■ **EXERCISE DESCRIPTION**: Write out the lines of the listing word for word, starting with the first line and going on through the line that contains "Boyatzis, R. E., Smith, M.".

═══ RECORDED DATA

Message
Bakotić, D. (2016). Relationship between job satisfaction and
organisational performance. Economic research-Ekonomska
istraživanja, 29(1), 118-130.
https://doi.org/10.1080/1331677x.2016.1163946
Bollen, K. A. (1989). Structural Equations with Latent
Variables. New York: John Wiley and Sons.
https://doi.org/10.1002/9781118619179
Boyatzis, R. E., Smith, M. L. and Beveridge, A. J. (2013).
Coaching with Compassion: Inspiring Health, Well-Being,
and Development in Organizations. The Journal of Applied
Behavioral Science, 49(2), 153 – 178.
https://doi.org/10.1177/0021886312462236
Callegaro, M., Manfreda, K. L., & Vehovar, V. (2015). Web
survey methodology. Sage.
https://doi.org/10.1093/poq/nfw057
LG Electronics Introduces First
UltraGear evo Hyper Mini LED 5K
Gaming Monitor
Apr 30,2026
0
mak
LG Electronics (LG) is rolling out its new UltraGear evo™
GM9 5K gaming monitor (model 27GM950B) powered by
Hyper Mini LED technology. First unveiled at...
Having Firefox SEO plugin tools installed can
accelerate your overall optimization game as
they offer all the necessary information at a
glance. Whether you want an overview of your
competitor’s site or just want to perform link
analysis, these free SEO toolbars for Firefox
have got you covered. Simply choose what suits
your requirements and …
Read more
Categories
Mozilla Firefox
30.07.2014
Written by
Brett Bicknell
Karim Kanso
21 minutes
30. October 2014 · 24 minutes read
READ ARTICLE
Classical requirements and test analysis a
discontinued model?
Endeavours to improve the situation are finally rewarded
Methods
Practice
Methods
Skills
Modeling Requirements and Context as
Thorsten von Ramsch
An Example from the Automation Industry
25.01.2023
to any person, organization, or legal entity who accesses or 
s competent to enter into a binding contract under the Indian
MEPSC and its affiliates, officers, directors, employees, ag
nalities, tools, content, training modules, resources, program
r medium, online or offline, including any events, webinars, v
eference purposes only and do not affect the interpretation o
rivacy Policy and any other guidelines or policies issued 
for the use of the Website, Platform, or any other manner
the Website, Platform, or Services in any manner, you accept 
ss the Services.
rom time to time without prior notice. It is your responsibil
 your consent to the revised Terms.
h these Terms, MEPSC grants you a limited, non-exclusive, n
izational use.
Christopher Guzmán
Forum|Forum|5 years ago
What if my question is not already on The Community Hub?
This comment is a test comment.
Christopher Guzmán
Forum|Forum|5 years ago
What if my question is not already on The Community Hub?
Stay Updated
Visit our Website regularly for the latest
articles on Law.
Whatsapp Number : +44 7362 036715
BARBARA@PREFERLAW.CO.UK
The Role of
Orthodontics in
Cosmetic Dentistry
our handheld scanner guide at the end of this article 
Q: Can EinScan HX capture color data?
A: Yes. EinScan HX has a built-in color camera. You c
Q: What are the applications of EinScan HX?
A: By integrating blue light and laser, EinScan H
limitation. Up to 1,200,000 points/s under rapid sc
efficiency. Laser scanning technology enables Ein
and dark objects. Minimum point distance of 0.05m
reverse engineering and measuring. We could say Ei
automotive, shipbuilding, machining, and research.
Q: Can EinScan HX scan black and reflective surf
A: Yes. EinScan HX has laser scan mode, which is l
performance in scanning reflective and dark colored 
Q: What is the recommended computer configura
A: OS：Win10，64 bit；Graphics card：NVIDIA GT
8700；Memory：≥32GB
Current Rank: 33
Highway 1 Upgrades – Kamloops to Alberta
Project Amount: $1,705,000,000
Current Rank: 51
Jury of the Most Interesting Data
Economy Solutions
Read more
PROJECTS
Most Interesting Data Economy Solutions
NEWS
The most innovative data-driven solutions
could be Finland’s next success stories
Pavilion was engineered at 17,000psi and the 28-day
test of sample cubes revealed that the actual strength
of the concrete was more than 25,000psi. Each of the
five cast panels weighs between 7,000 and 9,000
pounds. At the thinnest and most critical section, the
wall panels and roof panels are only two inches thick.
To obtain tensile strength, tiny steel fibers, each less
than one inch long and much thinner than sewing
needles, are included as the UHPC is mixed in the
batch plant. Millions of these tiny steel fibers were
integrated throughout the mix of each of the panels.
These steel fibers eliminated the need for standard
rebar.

══════

■ **EXERCISE ANSWER**:
Message
Bakotić, D. (2016). Relationship between job satisfaction and
organisational performance. Economic research-Ekonomska
istraživanja, 29(1), 118-130.
https://doi.org/10.1080/1331677x.2016.1163946
Bollen, K. A. (1989). Structural Equations with Latent
Variables. New York: John Wiley and Sons.
https://doi.org/10.1002/9781118619179
Boyatzis, R. E., Smith, M. L. and Beveridge, A. J. (2013).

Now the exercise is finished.